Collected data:
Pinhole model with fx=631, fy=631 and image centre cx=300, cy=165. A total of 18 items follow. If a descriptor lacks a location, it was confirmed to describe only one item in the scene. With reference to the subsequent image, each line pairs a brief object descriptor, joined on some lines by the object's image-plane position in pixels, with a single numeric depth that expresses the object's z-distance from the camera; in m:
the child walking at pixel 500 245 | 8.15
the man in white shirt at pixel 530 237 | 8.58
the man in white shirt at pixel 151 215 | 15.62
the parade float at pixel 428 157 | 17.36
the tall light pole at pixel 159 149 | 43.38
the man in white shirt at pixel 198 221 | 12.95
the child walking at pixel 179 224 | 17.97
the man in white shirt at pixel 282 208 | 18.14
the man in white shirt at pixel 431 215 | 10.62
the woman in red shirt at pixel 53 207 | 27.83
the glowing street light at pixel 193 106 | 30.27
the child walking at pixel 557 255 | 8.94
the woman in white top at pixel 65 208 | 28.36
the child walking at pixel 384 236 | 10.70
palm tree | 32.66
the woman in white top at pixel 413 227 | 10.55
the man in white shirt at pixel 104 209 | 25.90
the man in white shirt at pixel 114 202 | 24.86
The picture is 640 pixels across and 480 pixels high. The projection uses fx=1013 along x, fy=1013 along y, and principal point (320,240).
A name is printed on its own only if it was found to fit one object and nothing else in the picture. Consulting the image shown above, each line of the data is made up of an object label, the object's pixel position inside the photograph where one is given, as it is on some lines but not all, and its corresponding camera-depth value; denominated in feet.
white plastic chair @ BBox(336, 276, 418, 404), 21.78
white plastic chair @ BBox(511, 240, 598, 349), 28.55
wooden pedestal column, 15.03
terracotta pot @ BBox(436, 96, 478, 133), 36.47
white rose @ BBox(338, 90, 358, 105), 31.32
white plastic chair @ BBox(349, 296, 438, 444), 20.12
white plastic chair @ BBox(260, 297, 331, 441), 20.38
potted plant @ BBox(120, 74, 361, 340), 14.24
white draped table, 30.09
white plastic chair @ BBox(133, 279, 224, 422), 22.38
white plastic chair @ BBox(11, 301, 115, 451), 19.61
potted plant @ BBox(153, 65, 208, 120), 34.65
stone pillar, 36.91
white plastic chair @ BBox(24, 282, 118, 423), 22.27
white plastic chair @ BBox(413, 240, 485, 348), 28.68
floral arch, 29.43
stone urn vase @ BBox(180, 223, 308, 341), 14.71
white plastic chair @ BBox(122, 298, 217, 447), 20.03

» **TASK REQUIREMENTS**
Could you transcribe all of the entries exactly, leaving nothing out?

» **RESULT FOR THIS EXERCISE**
Pinhole model with fx=631, fy=631 and image centre cx=300, cy=165. A total of 18 items follow. If a descriptor lacks a location, it was confirmed to describe only one item in the scene. With reference to the subsequent image, each line pairs a brief object descriptor, joined on some lines by the object's image-plane position in pixels, with a single numeric depth that expresses the object's z-distance from the camera; in m:
the child walking at pixel 500 245 | 8.15
the man in white shirt at pixel 530 237 | 8.58
the man in white shirt at pixel 151 215 | 15.62
the parade float at pixel 428 157 | 17.36
the tall light pole at pixel 159 149 | 43.38
the man in white shirt at pixel 198 221 | 12.95
the child walking at pixel 179 224 | 17.97
the man in white shirt at pixel 282 208 | 18.14
the man in white shirt at pixel 431 215 | 10.62
the woman in red shirt at pixel 53 207 | 27.83
the glowing street light at pixel 193 106 | 30.27
the child walking at pixel 557 255 | 8.94
the woman in white top at pixel 65 208 | 28.36
the child walking at pixel 384 236 | 10.70
palm tree | 32.66
the woman in white top at pixel 413 227 | 10.55
the man in white shirt at pixel 104 209 | 25.90
the man in white shirt at pixel 114 202 | 24.86
The picture is 640 pixels across and 480 pixels high. The projection uses fx=1013 along x, fy=1013 along y, and principal point (320,240).
A name is printed on its own only if it was found to fit one object and nothing else in the picture. Consulting the image shown above, each line of the data is made up of an object label, the object's pixel position inside the photograph where one is given, as it is on some lines but not all, and its corresponding camera-depth value; denominated in feet.
white plastic chair @ BBox(336, 276, 418, 404), 21.78
white plastic chair @ BBox(511, 240, 598, 349), 28.55
wooden pedestal column, 15.03
terracotta pot @ BBox(436, 96, 478, 133), 36.47
white rose @ BBox(338, 90, 358, 105), 31.32
white plastic chair @ BBox(349, 296, 438, 444), 20.12
white plastic chair @ BBox(260, 297, 331, 441), 20.38
potted plant @ BBox(120, 74, 361, 340), 14.24
white draped table, 30.09
white plastic chair @ BBox(133, 279, 224, 422), 22.38
white plastic chair @ BBox(11, 301, 115, 451), 19.61
potted plant @ BBox(153, 65, 208, 120), 34.65
stone pillar, 36.91
white plastic chair @ BBox(24, 282, 118, 423), 22.27
white plastic chair @ BBox(413, 240, 485, 348), 28.68
floral arch, 29.43
stone urn vase @ BBox(180, 223, 308, 341), 14.71
white plastic chair @ BBox(122, 298, 217, 447), 20.03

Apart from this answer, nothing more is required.